More to the point, everything that is disclosed is receiving much greater scrutiny. Here, I am referring not to the legal review of the kind of detailed certifications required by the Sarbanes-Oxley Act. Rather, I am talking about exercises like The Globe and Mail’s league-table ranking of corporate governance practices. Whether or not you agree with every element of the newspaper’s methodology, the fact is that the data that went into its rankings has been available publicly for years. Only now, however, is it being collated and compared. And I would suggest to you that such public comparisons are generating tough questions and prompting action to improve governance far faster and more effectively than the tortuous process of drafting regulations that has engulfed the SEC since the passage of Sarbanes-Oxley. I was therefore delighted to hear that Ed Greenspon last night committed The Globe and Mail to continuing its ranking exercise in future years.

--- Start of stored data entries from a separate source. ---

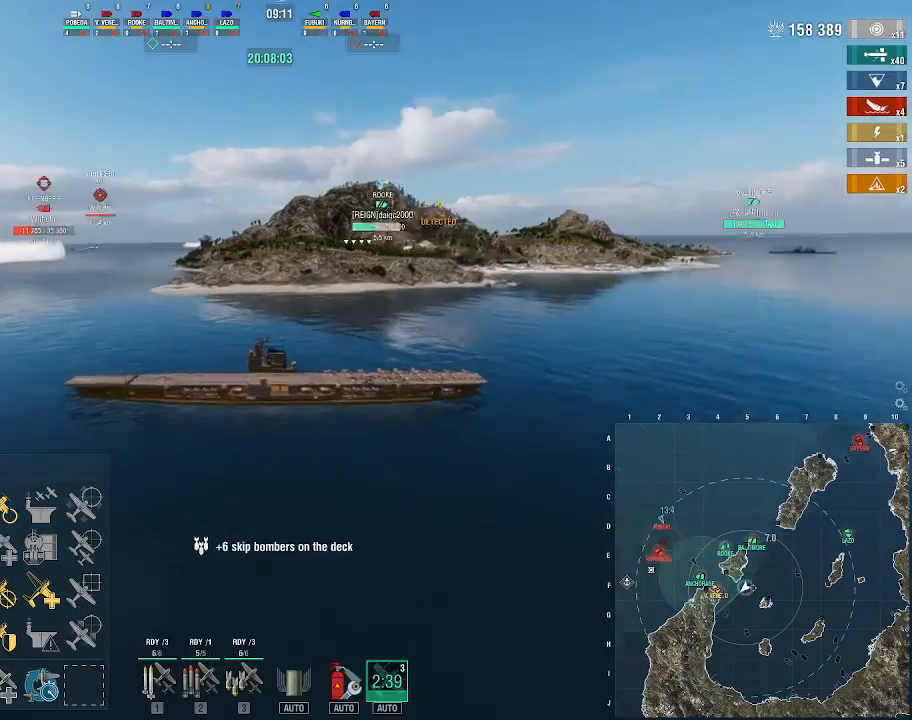
Gameplay with keyboard and mouse; each line is a JSON object with the keys and mouse buttons held at the frame after it. "events" lists presses ("down") and releases ("up") of ".", "/", "0", "1", "2", "3", "4", "5", "6", "7", "8", "9", "a", "alt_l", "alt_r", "b", "backslash", "backspace", "c", "caps_lock", "comma", "ctrl_l", "ctrl_r", "d", "e", "equals", "escape", "f", "f1", "f10", "f11", "f12", "f2", "f3", "f4", "f5", "f6", "f7", "f8", "f9", "g", "h", "i", "j", "k", "l", "lbracket", "m", "minus", "n", "o", "p", "q", "quote", "r", "rbracket", "return", "s", "semicolon", "shift_l", "shift_r", "space", "super", "t", "tab", "tilde", "u", "v", "w", "x", "y", "z", "mouse_left", "mouse_wheel", "mouse_right", "mouse_mb4" and "mouse_mb5" between this image and that frame as [ms after this image, input, new state], when the widget could be followed in between. "mouse_left", "mouse_wheel", "mouse_right", "mouse_mb4", "mouse_mb5" = the "left", "wheel", "right", "mb4", "mb5" buttons of the "mouse" list. No other keys are recorded. "wheel" means that the mouse wheel is clicked or scrolled. Not read: mouse_move.
{"keys": ["1"], "mouse": [], "events": [[433, "1", "down"]]}
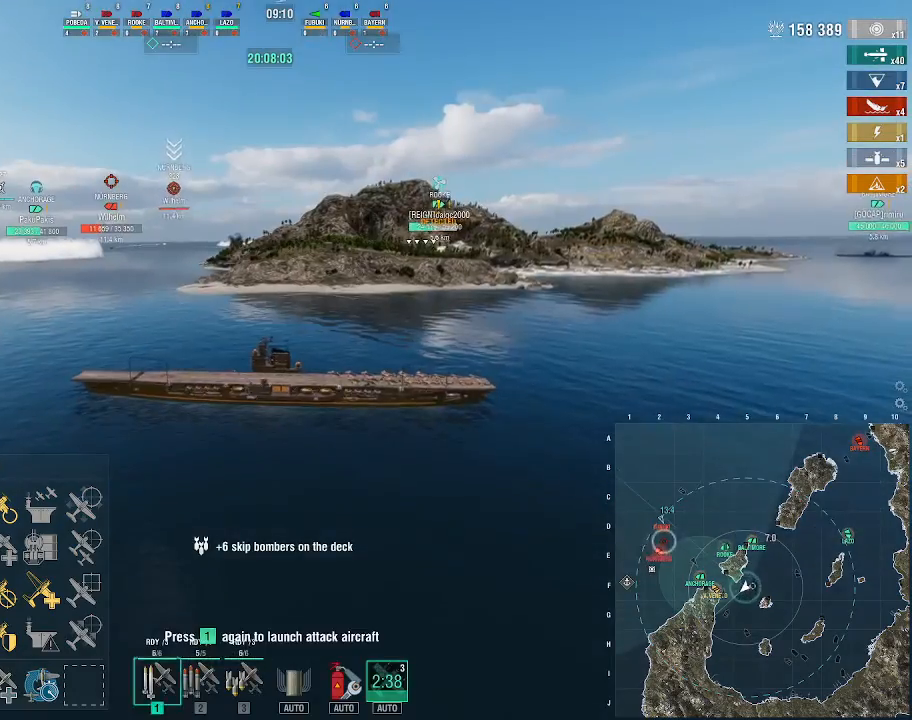
{"keys": [], "mouse": [], "events": [[33, "1", "up"], [233, "1", "down"], [300, "1", "up"], [400, "1", "down"], [467, "1", "up"]]}
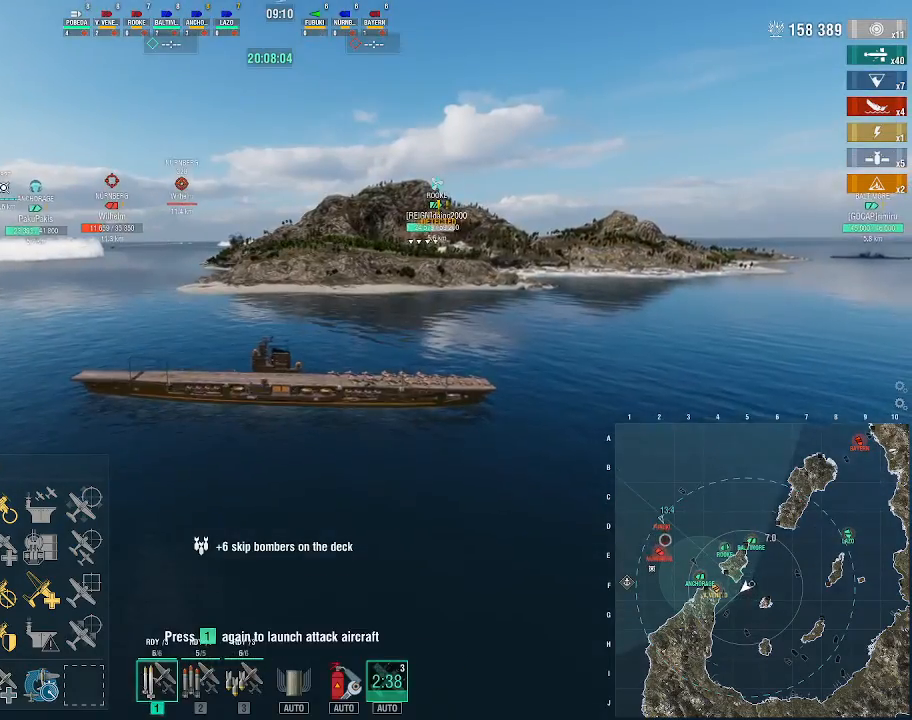
{"keys": ["w"], "mouse": [], "events": [[167, "w", "down"]]}
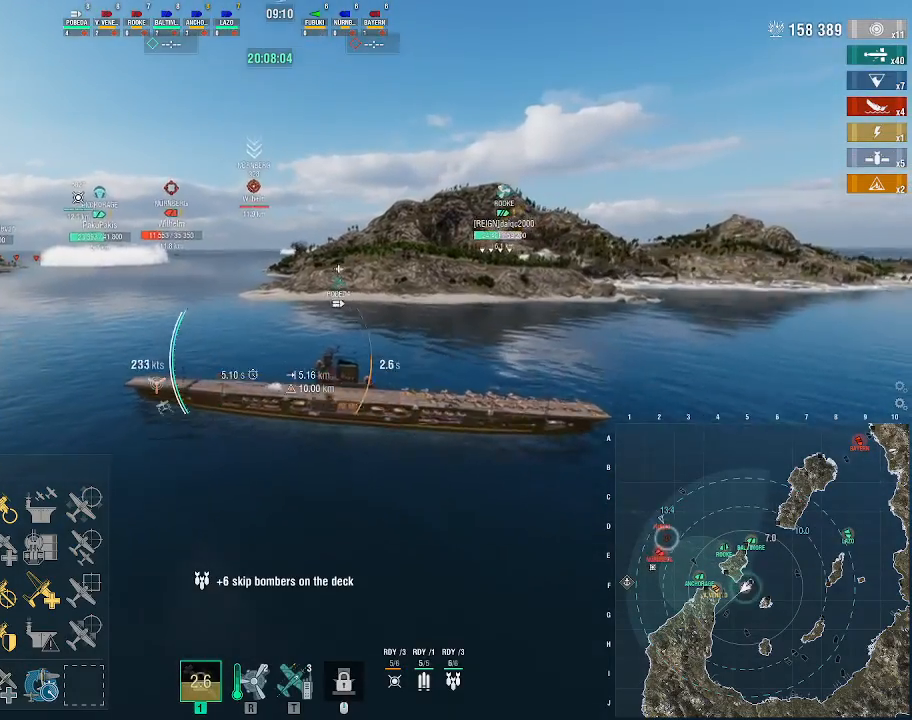
{"keys": ["d", "w"], "mouse": [], "events": [[67, "d", "down"]]}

There is still plenty of room for improvement in Canadian governance practices — and indeed always will be as public and investor expectations rise over time. But I am seeing in Canada an emerging consensus that the right course for our country will continue to involve a sensible balance between rules and guidelines, one that acknowledges the importance of a sound legal base, but that also understands and takes advantage of the power of transparency and disclosure.
As Bank of Canada Governor David Dodge noted in a recent speech, the market has become very effective at rewarding companies that successfully maintain investor confidence and punishing those that have abused investor trust or are not sufficiently transparent.
While the Governor said he has been impressed by how seriously the private sector has responded to the challenges raised by the events of the past year, he too agreed that it is important both to continue working on these issues and to be seen working on them: "We live in a world where impressions matter and where capital markets are increasingly global. Canadian issuers will be judged not only against our own standards, but also against the worldwide standards for accounting, disclosure and governance."
I have heard similar sentiments expressed over the past week at the World Economic Forum in Davos where the overarching theme was building trust in private and public institutions and their leaders. One speaker summed up the new level of expectations among citizens world-wide on this issue. "Simply saying trust me no longer is acceptable", he said. "Now", he added, "you must show me." All of us who carry fiduciary responsibilities must continue to respond to this challenge, and I believe that we in Canada have a special role to play. If we are prepared to build on a strong record and aspire to ever higher standards in the practice of transparent and accountable governance, we can be the example to the world which in many of its parts is still struggling with concepts of governance in their most rudimentary form. This we must do. Based on what I have heard at this conference, I believe we are well on our way.